━━ Document passage

Colleges asked to cover any VA holdup on payments
The Columbus (Ohio) Dispatch/MCT
Ohio officials asked college and university presidents yesterday to keep their military-veteran students enrolled while the federal Department of Veterans Affairs resolves a possible delay with GI Bill benefit payments.
The fear is that the schools might drop the students for not paying tuition, according to a letter from Jim Petro, chancellor of the Ohio Board of Regents, and Thomas N. Moe, director of the Ohio Department of Veterans Services.
“The affected student veterans need to be held harmless in this situation,” the letter said.Gov. John Kasich also released a statement yesterday asking the schools to “show flexibility and patience so we can ensure the education of our student veterans isn’t disrupted.”
It wasn’t clear yesterday how many, if any, of those students in Ohio had lost their enrollment. Ohio State University, Franklin University and Ohio Dominican University said that their students either hadn’t been affected by the problem or hadn’t been dropped.
A version of the GI Bill was implemented in 2009 for veterans who have served since Sept. 11, 2001. It pays full college tuition in many cases, along with stipends for books and living expenses.
The Military Times newspaper reported on Wednesday that electronic records for some Ohio and West Virginia student veterans were temporarily lost during a transfer between Department of Veterans Affairs offices in Buffalo, N.Y., and St. Louis.
The department had backup records, but the problem could cause delays for students whose GI Bill eligibility forms were received between July 24 and Aug. 9.

━━━━

- _Required tasks_:
**a)** Name every university mentioned in the article on GI Bill payment delays.
**b)** In the GI Bill article, which students could face payment delays, based on when their eligibility forms arrived?
Use only the article on GI Bill payment delays to respond.

━━ Exercise data

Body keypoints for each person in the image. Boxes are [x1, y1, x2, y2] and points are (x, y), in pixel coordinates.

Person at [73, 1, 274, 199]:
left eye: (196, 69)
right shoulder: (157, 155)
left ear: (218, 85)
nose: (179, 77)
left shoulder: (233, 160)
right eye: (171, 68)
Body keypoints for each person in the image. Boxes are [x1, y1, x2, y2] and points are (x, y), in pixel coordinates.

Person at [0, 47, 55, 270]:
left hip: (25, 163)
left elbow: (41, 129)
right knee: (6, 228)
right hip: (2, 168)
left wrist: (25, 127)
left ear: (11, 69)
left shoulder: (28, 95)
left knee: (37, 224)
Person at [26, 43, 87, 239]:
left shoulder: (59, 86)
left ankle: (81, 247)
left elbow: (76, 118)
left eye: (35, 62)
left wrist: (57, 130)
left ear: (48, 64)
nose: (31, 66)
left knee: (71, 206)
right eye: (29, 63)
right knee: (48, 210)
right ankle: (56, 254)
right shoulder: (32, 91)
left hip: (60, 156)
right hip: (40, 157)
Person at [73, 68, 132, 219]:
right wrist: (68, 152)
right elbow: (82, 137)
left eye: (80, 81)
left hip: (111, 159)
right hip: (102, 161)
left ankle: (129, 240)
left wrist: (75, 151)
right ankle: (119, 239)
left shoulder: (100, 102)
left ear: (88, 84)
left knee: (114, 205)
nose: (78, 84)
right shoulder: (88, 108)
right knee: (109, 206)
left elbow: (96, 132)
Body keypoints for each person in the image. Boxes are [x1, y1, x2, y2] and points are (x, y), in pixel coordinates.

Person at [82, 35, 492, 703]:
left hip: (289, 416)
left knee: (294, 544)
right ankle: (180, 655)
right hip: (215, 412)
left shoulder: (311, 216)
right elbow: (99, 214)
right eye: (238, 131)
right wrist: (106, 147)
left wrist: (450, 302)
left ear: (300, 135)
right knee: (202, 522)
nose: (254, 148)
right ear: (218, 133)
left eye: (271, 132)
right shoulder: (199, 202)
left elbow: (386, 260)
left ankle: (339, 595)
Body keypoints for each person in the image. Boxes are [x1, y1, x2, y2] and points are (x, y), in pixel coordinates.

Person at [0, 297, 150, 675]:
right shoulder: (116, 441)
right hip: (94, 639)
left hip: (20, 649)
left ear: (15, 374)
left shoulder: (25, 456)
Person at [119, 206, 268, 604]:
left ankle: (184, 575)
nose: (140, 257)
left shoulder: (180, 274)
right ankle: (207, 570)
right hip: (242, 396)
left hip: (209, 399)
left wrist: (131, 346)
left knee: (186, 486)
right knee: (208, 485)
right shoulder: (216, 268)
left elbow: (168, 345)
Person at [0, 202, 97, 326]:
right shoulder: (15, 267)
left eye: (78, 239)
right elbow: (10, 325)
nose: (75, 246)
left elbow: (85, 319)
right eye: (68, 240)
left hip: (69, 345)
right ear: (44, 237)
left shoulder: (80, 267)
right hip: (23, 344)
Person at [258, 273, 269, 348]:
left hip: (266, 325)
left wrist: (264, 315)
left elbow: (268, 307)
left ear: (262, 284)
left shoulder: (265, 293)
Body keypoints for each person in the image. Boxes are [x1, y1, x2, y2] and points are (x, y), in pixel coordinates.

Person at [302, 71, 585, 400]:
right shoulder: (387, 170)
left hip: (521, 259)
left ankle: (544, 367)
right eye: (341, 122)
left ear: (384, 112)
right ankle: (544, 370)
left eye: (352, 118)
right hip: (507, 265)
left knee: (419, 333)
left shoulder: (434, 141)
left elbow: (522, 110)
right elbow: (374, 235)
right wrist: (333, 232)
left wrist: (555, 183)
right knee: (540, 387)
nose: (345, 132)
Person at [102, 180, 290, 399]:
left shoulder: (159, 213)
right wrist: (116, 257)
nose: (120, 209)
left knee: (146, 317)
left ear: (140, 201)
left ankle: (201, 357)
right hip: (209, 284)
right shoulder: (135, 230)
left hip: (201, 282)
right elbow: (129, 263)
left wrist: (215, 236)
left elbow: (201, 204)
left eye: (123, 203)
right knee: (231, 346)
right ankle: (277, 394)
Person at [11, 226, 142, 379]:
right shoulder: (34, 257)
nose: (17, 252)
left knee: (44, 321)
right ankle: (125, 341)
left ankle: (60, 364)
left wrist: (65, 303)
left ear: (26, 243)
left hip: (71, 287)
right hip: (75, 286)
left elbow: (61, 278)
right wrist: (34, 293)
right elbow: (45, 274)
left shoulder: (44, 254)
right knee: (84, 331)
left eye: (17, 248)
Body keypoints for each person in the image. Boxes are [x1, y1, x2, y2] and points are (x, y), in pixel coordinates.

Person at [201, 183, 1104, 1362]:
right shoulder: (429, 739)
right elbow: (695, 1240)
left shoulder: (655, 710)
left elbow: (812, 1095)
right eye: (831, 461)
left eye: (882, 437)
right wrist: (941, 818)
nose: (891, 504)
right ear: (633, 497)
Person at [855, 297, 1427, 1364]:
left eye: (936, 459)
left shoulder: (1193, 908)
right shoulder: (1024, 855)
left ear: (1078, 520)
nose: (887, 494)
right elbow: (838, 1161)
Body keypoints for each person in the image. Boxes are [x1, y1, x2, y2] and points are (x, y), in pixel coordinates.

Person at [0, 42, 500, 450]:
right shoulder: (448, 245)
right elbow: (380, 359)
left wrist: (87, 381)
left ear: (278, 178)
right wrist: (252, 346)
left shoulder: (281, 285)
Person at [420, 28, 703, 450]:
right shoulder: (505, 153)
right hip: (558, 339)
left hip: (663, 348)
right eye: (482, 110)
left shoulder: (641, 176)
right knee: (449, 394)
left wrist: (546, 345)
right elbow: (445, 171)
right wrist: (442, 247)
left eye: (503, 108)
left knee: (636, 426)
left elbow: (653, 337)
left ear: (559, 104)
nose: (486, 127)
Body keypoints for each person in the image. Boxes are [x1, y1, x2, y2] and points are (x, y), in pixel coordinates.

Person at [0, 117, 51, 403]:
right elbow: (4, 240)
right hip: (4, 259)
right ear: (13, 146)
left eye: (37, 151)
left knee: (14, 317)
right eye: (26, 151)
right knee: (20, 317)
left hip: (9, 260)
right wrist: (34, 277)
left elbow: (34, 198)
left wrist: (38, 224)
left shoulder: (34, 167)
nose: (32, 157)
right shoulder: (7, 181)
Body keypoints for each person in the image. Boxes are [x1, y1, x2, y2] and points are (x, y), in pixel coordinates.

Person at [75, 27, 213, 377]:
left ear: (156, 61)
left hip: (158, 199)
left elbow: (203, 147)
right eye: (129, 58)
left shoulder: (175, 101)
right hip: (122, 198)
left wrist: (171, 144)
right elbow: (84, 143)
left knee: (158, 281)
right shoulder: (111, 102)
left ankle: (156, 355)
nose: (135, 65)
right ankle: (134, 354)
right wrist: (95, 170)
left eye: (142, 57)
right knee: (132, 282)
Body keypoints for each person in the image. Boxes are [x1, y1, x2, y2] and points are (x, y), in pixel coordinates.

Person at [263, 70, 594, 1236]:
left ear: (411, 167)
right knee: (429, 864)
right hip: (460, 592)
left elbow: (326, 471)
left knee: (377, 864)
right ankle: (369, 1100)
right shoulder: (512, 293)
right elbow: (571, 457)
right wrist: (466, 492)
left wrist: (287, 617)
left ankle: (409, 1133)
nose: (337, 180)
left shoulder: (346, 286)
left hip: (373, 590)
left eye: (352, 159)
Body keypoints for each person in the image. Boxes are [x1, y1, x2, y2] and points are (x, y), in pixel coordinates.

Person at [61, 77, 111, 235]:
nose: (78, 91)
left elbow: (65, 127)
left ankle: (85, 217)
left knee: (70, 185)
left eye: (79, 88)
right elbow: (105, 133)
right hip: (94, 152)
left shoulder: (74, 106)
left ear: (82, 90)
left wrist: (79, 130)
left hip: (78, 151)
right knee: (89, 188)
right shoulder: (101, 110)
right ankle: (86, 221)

━━━━

- _Solved problems_:
**a)** Ohio State University, Franklin University, Ohio Dominican University

**b)** Students whose GI Bill eligibility forms were received between July 24 and Aug. 9.